Tagebau bringt Probleme mit sich
Probleme mit der Luftverschmutzung gibt es auch andernorts im Kusbass, etwa in Kisseljowsk. Dort befinden sich die großen Tagebauanlagen. Das ist billiger und sicherer als der Untertagebergbau, führt jedoch zur Zerstörung der Landschaft und setzt giftige Gase frei. Gut 30 Prozent der im Kusbass geförderten Steinkohle stammen mittlerweile aus Tagebauen. Im vergangenen Jahr ging ein Video um die Welt, in dem Einwohner von Kisseljowsk in Kanada um Asyl baten, weil die Situation unerträglich wurde. Brennende Kohlflöze verpesten die Luft, im Winter färbt sich der Schnee schwarz.
Das soll es laut Schanna auch in Prokopjewsk geben, der kleineren Nachbarstadt von Nowokusnezk. „Kommen Sie im Winter! Schwarzen Schnee haben Sie bestimmt noch nicht gesehen“, sagt sie. Prokopjewsk scheint der Underdog der Kusbass-Städte zu sein. Sie gehe da nicht gerne hin. Bergmann Sergej meint, das sei vor allem in den 1990ern wegen der Kriminalität berüchtigt gewesen.

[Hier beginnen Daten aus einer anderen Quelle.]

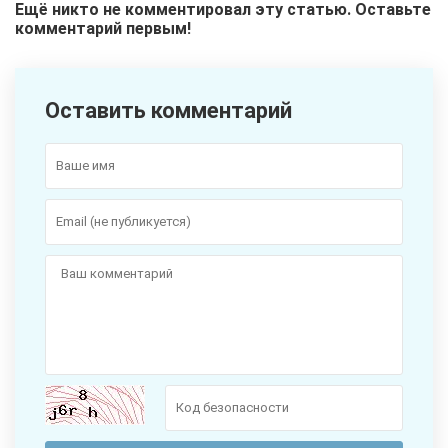
Ещё никто не комментировал эту статью. Оставьте
комментарий первым!
Оставить комментарий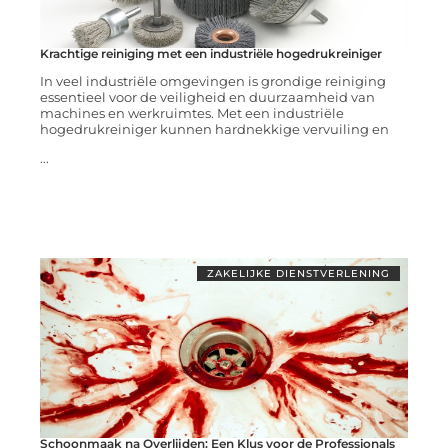
Krachtige reiniging met een industriële hogedrukreiniger
In veel industriële omgevingen is grondige reiniging
essentieel voor de veiligheid en duurzaamheid van
machines en werkruimtes. Met een industriële
hogedrukreiniger kunnen hardnekkige vervuiling en
...
ZAKELIJKE DIENSTVERLENING
Schoonmaak na Overlijden: Een Klus voor de Professionals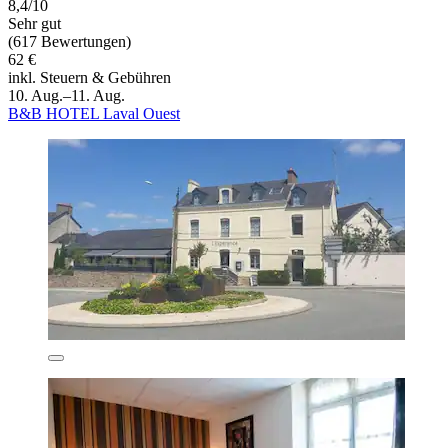
8,4/10
Sehr gut
(617 Bewertungen)
62 €
inkl. Steuern & Gebühren
10. Aug.–11. Aug.
B&B HOTEL Laval Ouest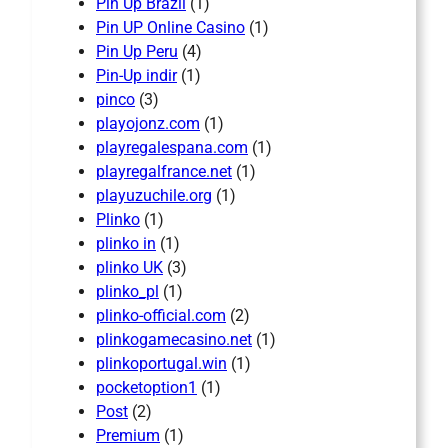
Pin Up Brazil
(1)
Pin UP Online Casino
(1)
Pin Up Peru
(4)
Pin-Up indir
(1)
pinco
(3)
playojonz.com
(1)
playregalespana.com
(1)
playregalfrance.net
(1)
playuzuchile.org
(1)
Plinko
(1)
plinko in
(1)
plinko UK
(3)
plinko_pl
(1)
plinko-official.com
(2)
plinkogamecasino.net
(1)
plinkoportugal.win
(1)
pocketoption1
(1)
Post
(2)
Premium
(1)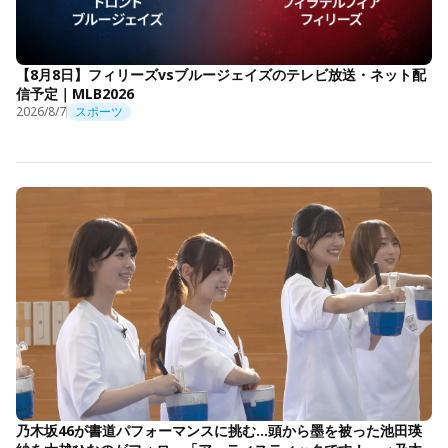
【8月8日】フィリーズvsブルージェイズのテレビ放送・ネット配
信予定｜MLB2026
2026/8/7
スポーツ
乃木坂46が書道パフォーマンスに挑む…頭から墨を被った池田瑛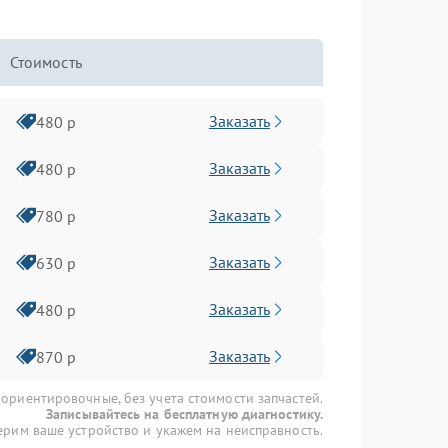
Стоимость
Заказать
480 р
Заказать
480 р
Заказать
780 р
Заказать
630 р
Заказать
480 р
Заказать
870 р
 ориентировочные, без учета стоимости запчастей.
Записывайтесь на бесплатную диагностику.
рим ваше устройство и укажем на неисправность.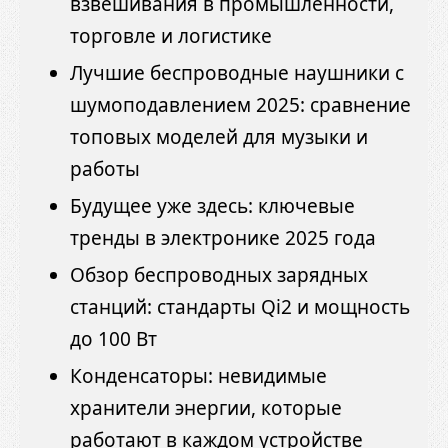
взвешивания в промышленности,
торговле и логистике
Лучшие беспроводные наушники с
шумоподавлением 2025: сравнение
топовых моделей для музыки и
работы
Будущее уже здесь: ключевые
тренды в электронике 2025 года
Обзор беспроводных зарядных
станций: стандарты Qi2 и мощность
до 100 Вт
Конденсаторы: невидимые
хранители энергии, которые
работают в каждом устройстве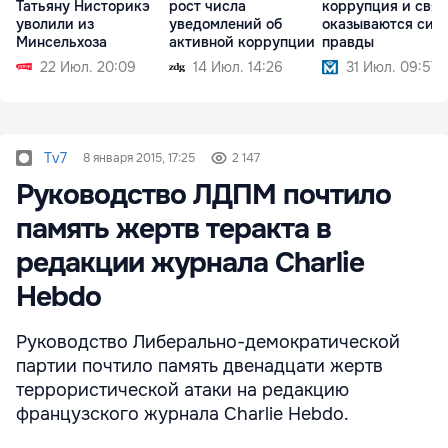
Татьяну Нисторикэ
рост числа
коррупция и связ
уволили из
уведомлений об
оказываются сил
Минсельхоза
активной коррупции
правды
22 Июл. 20:09
14 Июл. 14:26
31 Июл. 09:57
Tv7
8 января 2015, 17:25
2 147
Руководство ЛДПМ почтило
память жертв теракта в
редакции журнала Charlie
Hebdo
Руководство Либерально-демократической
партии почтило память двенадцати жертв
террористической атаки на редакцию
французского журнала Charlie Hebdo.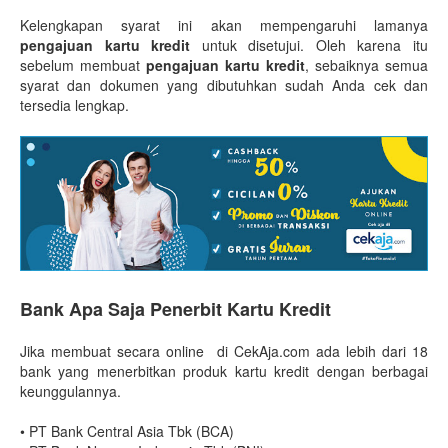
Kelengkapan syarat ini akan mempengaruhi lamanya
pengajuan kartu kredit
untuk disetujui. Oleh karena itu
sebelum membuat
pengajuan kartu kredit
, sebaiknya semua
syarat dan dokumen yang dibutuhkan sudah Anda cek dan
tersedia lengkap.
Bank Apa Saja Penerbit Kartu Kredit
Jika membuat secara online di CekAja.com ada lebih dari 18
bank yang menerbitkan produk kartu kredit dengan berbagai
keunggulannya.
•
PT Bank Central Asia Tbk (BCA)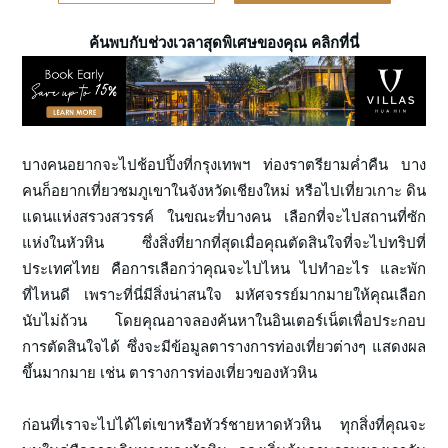
ค้นพบกับช่วงเวลาสุดพิเศษของคุณ คลิกที่นี่
บางคนอยากจะไปช้อปปิ้งที่กรุงเทพฯ ท่องราตรียามค่ำคืน บาง
คนก็อยากเที่ยวชมภูเขาในจังหวัดเชียงใหม่ หรือไปเที่ยวเกาะ ดิน
แดนแห่งสรวงสวรรค์ ในขณะที่บางคน เลือกที่จะไปสถานที่ซัก
แห่งในหัวหิน ซึ่งสิ่งที่ยากที่สุดเมื่อคุณตัดสินใจที่จะไปทริปที่
ประเทศไทย คือการเลือกว่าคุณจะไปไหน ไปทำอะไร และพัก
ที่ไหนดี เพราะที่นี่มีสิ่งน่าสนใจ มหัศจรรย์มากมายให้คุณเลือก
นับไม่ถ้วน โดยคุณอาจลองค้นหาในอินเตอร์เน็ตเพื่อประกอบ
การตัดสินใจได้ ซึ่งจะมีข้อมูลตารางการท่องเที่ยวต่างๆ แสดงผล
ขึ้นมากมาย เช่น ตารางการท่องเที่ยวของหัวหิน
ก่อนที่เราจะไปได้ไต่เขาหรือทัวร์ชายหาดหัวหิน ทุกสิ่งที่คุณจะ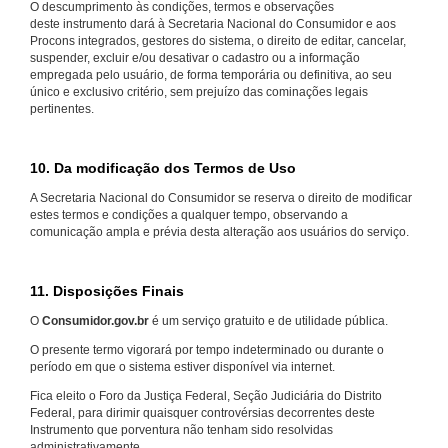
O descumprimento às condições, termos e observações
deste instrumento dará à Secretaria Nacional do Consumidor e aos
Procons integrados, gestores do sistema, o direito de editar, cancelar,
suspender, excluir e/ou desativar o cadastro ou a informação
empregada pelo usuário, de forma temporária ou definitiva, ao seu
único e exclusivo critério, sem prejuízo das cominações legais
pertinentes.
10. Da modificação dos Termos de Uso
A Secretaria Nacional do Consumidor se reserva o direito de modificar
estes termos e condições a qualquer tempo, observando a
comunicação ampla e prévia desta alteração aos usuários do serviço.
11. Disposições Finais
O
Consumidor.gov.br
é um serviço gratuito e de utilidade pública.
O presente termo vigorará por tempo indeterminado ou durante o
período em que o sistema estiver disponível via internet.
Fica eleito o Foro da Justiça Federal, Seção Judiciária do Distrito
Federal, para dirimir quaisquer controvérsias decorrentes deste
Instrumento que porventura não tenham sido resolvidas
administrativamente.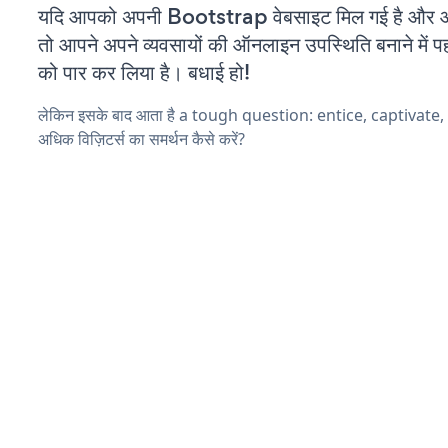
यदि आपको अपनी Bootstrap वेबसाइट मिल गई है और आप
तो आपने अपने व्यवसायों की ऑनलाइन उपस्थिति बनाने में पह
को पार कर लिया है। बधाई हो!
लेकिन इसके बाद आता है a tough question: entice, captivate
अधिक विज़िटर्स का समर्थन कैसे करें?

Wer die Warnungen ignoriert, erlebt eine Bergbaustadt wie aus dem Bilderbuch. Hier wird wie in Sergejs Bergwerk noch unter Tage gefördert. Mit der hügeligen Landschaft, den zahlreichen Fördertürmen und den weit verstreuten Grubensiedlungen erinnert Prokopjewsk ans südliche Ruhrgebiet. Es gibt kein richtiges Zentrum – oder wenn man es so bezeichnen will, dann mehrere. Alles ist mit einer rumpelnden Straßenbahn miteinander verbunden, die teils kilometerweit durch die Prärie fährt, bis wieder eine Siedlung auftaucht. An einer Endhaltestelle wird vom Lkw herab Kohle verkauft, gegenüber bieten Bauern Blumen, Obst und Gemüse feil, auf der Motorhaube ihres Lada. Im Lebensmittelladen ist ein älterer Mann mit Stock unterwegs, auf seiner Biker-Lederjacke prangt in großen Lettern der Schriftzug „Kusbass – Prokopjewsk.“ Lokalstolz haben sie. Und echte Kohlenpott-Atmosphäre!